* What the task asks *
Please answer from the notes on basic data structures: what must a type identifier start with?

* Extracted text *
▼

Basic Data structures

User-defined types

Types as documentation

A value of a primitive type can be used to encode some specific data
Example: day = {0, 1, 2, 3, 4, 5, 6} C int
A type identifier carries an informal invariant
Example: An integer x is a valid day if $0 \le x \le 6$
Writing is_week_end: day -> bool informally means that integers between 0 and 6 are the only valid inputs for this function
Type annotation often serve as code documentation
Type annotations have no impact on program execution, i.e. they are static.



In [2]:

    
type color = int;;
let red: color = 0;;
let white: color = 1;;
let blue: color = 2;;









    Out[2]:




type color = int







    Out[2]:




val red : color = 0







    Out[2]:




val white : color = 1







    Out[2]:




val blue : color = 2



In [11]:

    
type positive = int;;

let abs (x: int) = (if x<0 then -x else x: positive);;

let abs' (x: int): positive = if x<0 then -x else x;;









    Out[11]:




type positive = int







    Out[11]:




val abs : int -> positive = <fun>







    Out[11]:




val abs' : int -> positive = <fun>

Syntax to declare a type

type some_type_identifier = some_type;;
some_type_identifier is a synonym or abbreviation for some_type
A type identifer must start with a lowercase letter

Syntax to annotate with a type

To annotate an identifier with a type: let x: some_type = some_expression;;
To annotate a function argument with a type: let f (x: some_type) = some_expression;;
To constrain the return type of a function: let f x: some_type = some_expression;;
To constrain the type of an expression: let f x = (some_expression: some_type);;

Type annotations in the machine

Let type t = int and x be a value of type t, then x is also of type int
Hence, a value of type t is represented as a value of type int in the machine
It is perfectly okay to redefine a type with some other type
Pitfalls: In REPL, be careful with unintended hiding of type identifiers. The error messages may be hard to understand.

Limitations of type synonyms

Consider type positive = int. The type synonym positive provides no more static guarantee about positivity than int.
Example: The following code is accepted by the type checker: let x: positive = -1;;
OCaml provides many ways to define more precise types.

▲

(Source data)
▼

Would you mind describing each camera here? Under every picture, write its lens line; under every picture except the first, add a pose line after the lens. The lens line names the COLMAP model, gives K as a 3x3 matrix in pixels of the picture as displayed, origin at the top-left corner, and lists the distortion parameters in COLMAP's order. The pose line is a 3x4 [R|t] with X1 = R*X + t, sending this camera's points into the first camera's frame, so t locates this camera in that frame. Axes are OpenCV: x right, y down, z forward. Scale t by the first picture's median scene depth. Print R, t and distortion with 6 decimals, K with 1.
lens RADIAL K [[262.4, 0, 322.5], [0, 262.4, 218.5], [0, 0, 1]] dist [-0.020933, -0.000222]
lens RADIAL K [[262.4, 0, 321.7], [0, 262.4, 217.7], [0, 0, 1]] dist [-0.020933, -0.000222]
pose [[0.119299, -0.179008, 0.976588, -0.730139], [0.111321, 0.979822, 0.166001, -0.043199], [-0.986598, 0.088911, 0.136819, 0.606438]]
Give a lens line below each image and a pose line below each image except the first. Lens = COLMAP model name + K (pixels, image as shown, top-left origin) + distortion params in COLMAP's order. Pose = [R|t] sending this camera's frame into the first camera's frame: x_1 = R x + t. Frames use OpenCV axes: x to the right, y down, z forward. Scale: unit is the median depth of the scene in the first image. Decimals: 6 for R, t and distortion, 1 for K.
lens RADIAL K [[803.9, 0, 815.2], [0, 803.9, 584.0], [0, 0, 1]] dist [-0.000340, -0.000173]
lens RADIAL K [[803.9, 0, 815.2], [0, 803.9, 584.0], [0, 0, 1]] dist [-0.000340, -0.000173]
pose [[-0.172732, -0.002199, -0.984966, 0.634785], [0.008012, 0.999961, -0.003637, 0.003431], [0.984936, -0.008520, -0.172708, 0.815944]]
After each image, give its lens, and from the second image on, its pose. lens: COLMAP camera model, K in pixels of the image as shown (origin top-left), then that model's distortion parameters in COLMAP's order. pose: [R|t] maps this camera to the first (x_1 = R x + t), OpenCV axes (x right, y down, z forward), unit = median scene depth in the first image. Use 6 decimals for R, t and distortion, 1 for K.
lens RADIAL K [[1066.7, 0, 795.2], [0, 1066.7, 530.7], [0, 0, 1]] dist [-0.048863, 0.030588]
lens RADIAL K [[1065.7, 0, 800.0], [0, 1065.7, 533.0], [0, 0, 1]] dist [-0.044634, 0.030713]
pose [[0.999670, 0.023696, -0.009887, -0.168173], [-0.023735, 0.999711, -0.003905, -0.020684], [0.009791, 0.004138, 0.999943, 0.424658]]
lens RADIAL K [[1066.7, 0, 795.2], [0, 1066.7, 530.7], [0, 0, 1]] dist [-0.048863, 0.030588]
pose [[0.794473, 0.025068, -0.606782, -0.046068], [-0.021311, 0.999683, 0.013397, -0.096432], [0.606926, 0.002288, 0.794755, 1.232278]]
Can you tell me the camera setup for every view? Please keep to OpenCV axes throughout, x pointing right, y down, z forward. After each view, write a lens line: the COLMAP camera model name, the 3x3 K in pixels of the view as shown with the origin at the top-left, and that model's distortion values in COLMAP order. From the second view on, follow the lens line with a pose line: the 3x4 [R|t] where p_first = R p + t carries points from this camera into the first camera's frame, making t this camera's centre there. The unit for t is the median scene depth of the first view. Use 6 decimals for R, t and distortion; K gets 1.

▲

* Answer space *
A type identifier must start with a lowercase letter.